Once she had the charts called up, she moved back to the golden speck that was Sol and, from that vantage, pointed the tablet’s input lens up toward the red sun at the far upper edge of the illusionary map. She saved the image to memory and then checked the star patterns against what she had on file, wondering as she did so if an illusion would even register on video. What if that kind of magic was all in the mind? She’d never thought to ask.
It did not register.
“It’s not working,” she said. “It doesn’t pick up on video.”
Tribbey pointed at the map, which Orli had rolled up and tucked under her arm. “That’s why we made that one.”

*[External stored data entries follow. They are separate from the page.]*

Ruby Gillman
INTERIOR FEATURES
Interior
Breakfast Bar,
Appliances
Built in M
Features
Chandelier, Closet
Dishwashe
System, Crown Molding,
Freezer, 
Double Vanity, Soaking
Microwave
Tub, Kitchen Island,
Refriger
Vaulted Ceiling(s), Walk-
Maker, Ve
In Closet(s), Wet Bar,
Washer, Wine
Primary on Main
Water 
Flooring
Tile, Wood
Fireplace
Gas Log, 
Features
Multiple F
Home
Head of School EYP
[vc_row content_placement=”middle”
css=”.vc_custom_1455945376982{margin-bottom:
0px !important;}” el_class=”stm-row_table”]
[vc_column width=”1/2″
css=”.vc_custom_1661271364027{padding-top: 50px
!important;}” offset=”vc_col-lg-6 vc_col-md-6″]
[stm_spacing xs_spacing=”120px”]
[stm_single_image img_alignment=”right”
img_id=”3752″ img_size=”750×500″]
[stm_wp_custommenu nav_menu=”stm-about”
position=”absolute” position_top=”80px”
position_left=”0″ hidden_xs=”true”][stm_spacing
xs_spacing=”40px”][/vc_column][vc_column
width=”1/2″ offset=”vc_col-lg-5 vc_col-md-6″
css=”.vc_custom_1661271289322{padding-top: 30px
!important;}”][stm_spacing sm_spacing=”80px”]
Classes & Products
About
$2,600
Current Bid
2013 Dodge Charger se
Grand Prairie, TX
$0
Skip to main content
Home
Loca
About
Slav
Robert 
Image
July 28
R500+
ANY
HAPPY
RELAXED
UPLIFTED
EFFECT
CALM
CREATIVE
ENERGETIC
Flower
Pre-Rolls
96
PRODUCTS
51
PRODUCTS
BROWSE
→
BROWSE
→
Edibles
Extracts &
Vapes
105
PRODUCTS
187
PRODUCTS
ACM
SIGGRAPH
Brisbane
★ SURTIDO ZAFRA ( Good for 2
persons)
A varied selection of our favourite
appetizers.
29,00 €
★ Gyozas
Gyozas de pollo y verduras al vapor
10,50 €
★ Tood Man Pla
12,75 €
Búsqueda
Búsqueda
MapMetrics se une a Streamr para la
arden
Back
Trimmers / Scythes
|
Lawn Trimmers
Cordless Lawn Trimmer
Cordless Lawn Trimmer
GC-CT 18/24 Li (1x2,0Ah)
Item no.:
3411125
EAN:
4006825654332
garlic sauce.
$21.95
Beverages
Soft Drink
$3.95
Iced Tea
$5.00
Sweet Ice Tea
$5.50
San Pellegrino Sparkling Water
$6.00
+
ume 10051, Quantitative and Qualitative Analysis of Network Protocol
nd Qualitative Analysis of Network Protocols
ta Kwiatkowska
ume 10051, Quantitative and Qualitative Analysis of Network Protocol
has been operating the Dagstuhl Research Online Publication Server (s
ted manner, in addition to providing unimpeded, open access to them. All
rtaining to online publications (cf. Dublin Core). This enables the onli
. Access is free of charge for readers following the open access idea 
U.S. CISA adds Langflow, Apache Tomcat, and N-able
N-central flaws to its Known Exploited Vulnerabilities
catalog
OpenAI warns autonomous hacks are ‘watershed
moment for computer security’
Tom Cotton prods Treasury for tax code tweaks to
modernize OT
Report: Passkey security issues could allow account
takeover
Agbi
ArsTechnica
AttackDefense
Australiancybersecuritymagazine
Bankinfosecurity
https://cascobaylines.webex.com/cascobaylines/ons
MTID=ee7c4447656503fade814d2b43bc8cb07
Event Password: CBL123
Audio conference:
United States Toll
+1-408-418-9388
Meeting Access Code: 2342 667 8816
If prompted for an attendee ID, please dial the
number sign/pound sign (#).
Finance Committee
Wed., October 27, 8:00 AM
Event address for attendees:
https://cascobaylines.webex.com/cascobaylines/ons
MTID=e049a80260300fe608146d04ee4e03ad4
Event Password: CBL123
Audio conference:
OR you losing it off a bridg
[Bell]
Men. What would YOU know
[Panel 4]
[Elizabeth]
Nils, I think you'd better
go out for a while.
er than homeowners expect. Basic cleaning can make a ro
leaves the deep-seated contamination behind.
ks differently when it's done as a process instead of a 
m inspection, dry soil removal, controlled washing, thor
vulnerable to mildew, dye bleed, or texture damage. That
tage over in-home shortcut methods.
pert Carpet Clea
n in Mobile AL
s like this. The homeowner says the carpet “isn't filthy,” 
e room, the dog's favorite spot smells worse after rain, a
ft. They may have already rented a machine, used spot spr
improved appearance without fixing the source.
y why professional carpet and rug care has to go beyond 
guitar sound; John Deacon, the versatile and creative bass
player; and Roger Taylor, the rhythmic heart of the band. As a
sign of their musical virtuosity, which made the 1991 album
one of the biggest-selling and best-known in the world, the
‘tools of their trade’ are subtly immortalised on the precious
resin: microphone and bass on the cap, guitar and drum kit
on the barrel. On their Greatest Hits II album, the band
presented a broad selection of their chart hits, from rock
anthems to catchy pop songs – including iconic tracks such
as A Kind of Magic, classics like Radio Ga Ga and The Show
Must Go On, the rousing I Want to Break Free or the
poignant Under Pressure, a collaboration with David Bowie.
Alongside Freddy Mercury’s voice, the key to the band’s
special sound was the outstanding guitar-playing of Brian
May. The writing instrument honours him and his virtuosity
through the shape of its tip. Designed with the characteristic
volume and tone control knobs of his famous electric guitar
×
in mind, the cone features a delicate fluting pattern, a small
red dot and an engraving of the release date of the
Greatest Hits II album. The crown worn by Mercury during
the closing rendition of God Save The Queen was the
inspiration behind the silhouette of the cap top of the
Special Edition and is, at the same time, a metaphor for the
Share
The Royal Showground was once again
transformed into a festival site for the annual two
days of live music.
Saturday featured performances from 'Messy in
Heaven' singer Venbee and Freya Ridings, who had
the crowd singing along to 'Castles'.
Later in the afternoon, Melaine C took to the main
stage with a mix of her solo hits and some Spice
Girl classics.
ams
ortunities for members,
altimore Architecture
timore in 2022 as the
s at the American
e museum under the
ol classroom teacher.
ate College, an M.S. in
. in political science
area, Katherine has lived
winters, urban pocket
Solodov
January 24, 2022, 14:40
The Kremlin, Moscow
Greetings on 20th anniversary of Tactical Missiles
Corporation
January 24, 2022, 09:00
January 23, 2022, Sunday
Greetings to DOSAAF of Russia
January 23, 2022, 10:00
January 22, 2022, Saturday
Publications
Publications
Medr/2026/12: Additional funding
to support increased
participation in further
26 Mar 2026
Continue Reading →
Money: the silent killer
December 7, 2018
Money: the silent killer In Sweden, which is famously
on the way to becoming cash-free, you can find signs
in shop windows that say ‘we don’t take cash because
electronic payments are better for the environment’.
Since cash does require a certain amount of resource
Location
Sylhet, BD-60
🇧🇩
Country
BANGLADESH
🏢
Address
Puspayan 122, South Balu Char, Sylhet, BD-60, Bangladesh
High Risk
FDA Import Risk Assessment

Fortunately, the parchment star pattern did register when Orli scanned it with her tablet, and with a bit of resizing, Orli was able to query the records for a pattern match. She found one almost immediately, a red supergiant star listed as Cep 128a1. It was an extremely young star by star standards, barely forty million years old, and it was huge, over ninety times the mass of the suns that nurtured Earth and Prosperion. It was also very far away, over a thousand light years from Earth. And rounding out the bad news, the entry said nothing about planets around it at all.
She scanned through the article, but there was little else she could use. There was little there at all, just a name, coordinates and the brief estimates about its size and age. But at least she knew where it was in relation to Earth. She could have pointed it out to Altin from Earth if they were there, or at least from near Earth once they were beyond the glare of all its lights.